In quest’ottica, e sempre secondo quanto ricordato dalla Corte, la giunta può concretamente determinare le tariffe da applicare agli immobili sulla base della categoria alla quale essi appartengono in virtù della classificazione operata dal regolamento comunale adottato dal consiglio; ma non può motu proprio operare essa stessa tale classificazione o modificare la classificazione contenuta nel regolamento del consiglio, perché invaderebbe un campo di competenza di un altro organo, in violazione dell’ordine delle competenze stabilite per legge. Opinare diversamente e ritenere che, di fronte ad un regolamento consiliare riproduttivo della norma primaria, la giunta possa essa stessa classificare gli immobili, ai fini della successiva differenziazione del trattamento tributario degli stessi, significherebbe, di fatto, accedere ad una interpretatio abrogans delle competenze consiliari stabilite nell’art. 42.
In aggiunta la stessa Corte ha voluto precisare come l’appena richiamato profilo di giudizio relativo al rispetto dell’ordine legale delle competenze tra il consiglio e la giunta (con riferimento alla classificazione degli immobili tassabili ai fini TARSU e alla determinazione del concreto trattamento tariffario) risulti talmente consolidato da risultare impregiudicato anche dinnanzi ad una altrettanto costante affermazione nella giurisprudenza della Suprema Corte secondo cui in tema di TARSU risulti legittima la delibera comunale che preveda una tariffa per la categoria degli esercizi alberghieri notevolmente superiore a quella applicata alle civili abitazioni (costituisce infatti un dato di comune esperienza la maggiore capacità produttiva di rifiuti propria di tali esercizi).

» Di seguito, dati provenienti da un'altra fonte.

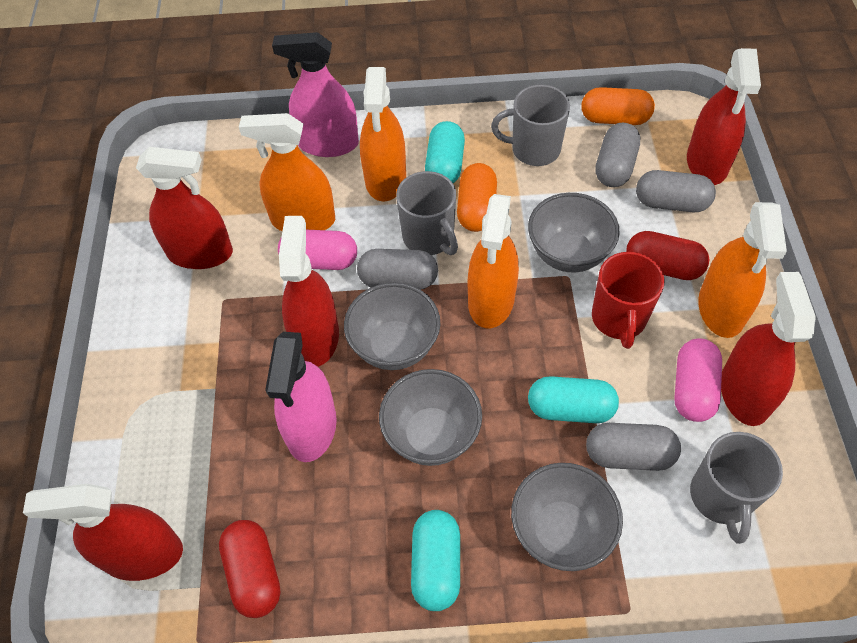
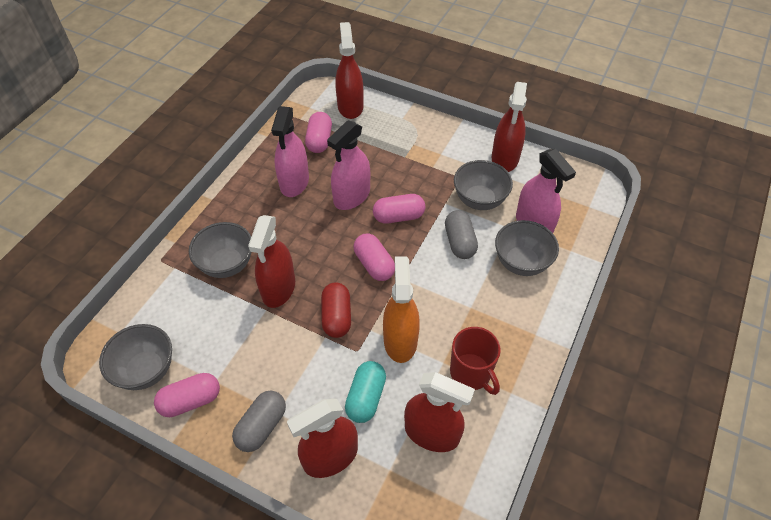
grey capsule: [357,249,438,289] [586,423,681,471] [595,123,640,187] [636,170,716,212] = 4 -> [232,391,286,452] [445,210,478,259] = 2
grey mug: [396,171,458,255] [491,85,570,166] [690,432,783,544] = 3 -> none = 0
orange capsule: [457,163,497,232] [581,87,655,125] = 2 -> none = 0
orange spray bottle: [239,113,335,231] [360,67,406,202] [468,194,519,328] [698,202,787,338] = 4 -> [383,256,420,363] = 1
pink capsule: [278,230,357,270] [674,338,722,422] = 2 -> [154,373,220,417] [305,112,332,153] [354,233,395,281] [373,194,426,224] = 4
pink spray bottle: [265,332,337,462] [272,32,359,157] = 2 -> [271,106,309,197] [327,120,370,210] [516,149,576,233] = 3
red capsule: [219,520,281,618] [626,231,710,280] = 2 -> [321,282,351,338] = 1
turquoise capsule: [411,510,460,611] [425,121,465,183] [528,376,619,423] = 3 -> [345,361,386,423] = 1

Nei fatti una s.a.s. operante nel settore ricettivo alberghiero con sede nel salentino impugnava la cartella di pagamento con cui il Comune di residenza aveva richiesto il pagamento della somma di euro 7.571 per TARSU relativa all’anno 2008. In particolare, la società si lamentava del fatto che, sebbene il regolamento comunale avesse accorpato nell’unica categoria “C” i locali e le aree adibiti a civile abitazione, ad attività ricettivo alberghiere, a collegi, case di vacanze e convivenze, sulla base dell’art. 68 del d.lgs. n. 507 del 1993, la giunta comunale, con propria delibera, avesse creato una ulteriore categoria, con una apposita tariffa a metro quadro di superficie occupata. Sia CTP che CTR si esprimevano accogliendo il gravame della contribuente; il comune, tuttavia, proponeva ricorso in Cassazione.

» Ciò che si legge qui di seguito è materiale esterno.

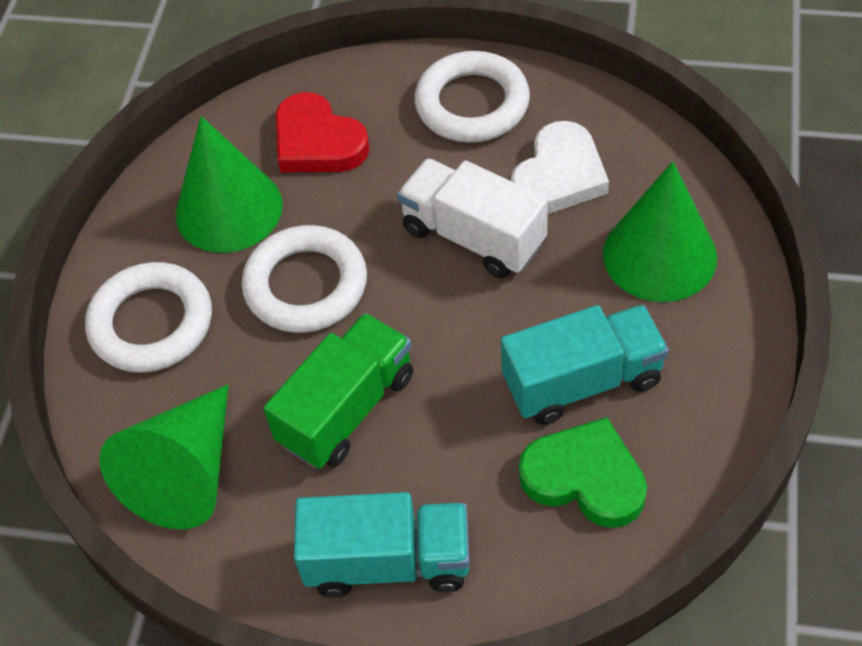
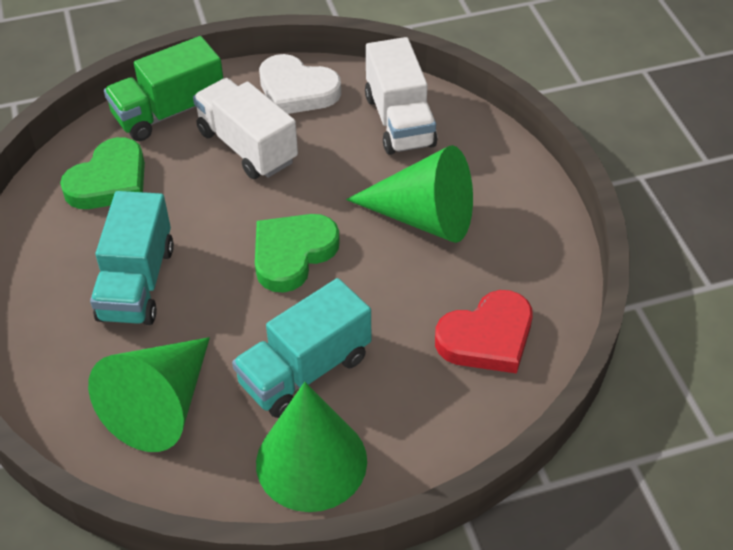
green heart: [519,417,647,528] = 1 -> [60,137,145,209] [255,214,340,293] = 2
white ring: [85,262,212,373] [242,225,367,333] [415,51,530,143] = 3 -> none = 0
white truck: [397,158,548,278] = 1 -> [193,78,298,179] [365,37,437,155] = 2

La Suprema Corte, respinto il ricorso, ha pertanto richiamato il già più volte espresso principio di diritto (cfr. Cass. n. 22532/2017; Cass. n. 8336/2015; Cass. n. 28675/2018) secondo cui ai fini TARSU “la giunta può concretamente determinare le tariffe da applicare agli immobili sulla base della categoria alla quale essi appartengono in virtù della classificazione operata dal regolamento comunale adottato dal consiglio; ma non può operare essa stessa tale classificazione o modificare la classificazione contenuta nel regolamento del consiglio, perché invaderebbe un campo di competenza di un altro organo, in violazione dell’ordine delle competenze stabilite per legge”.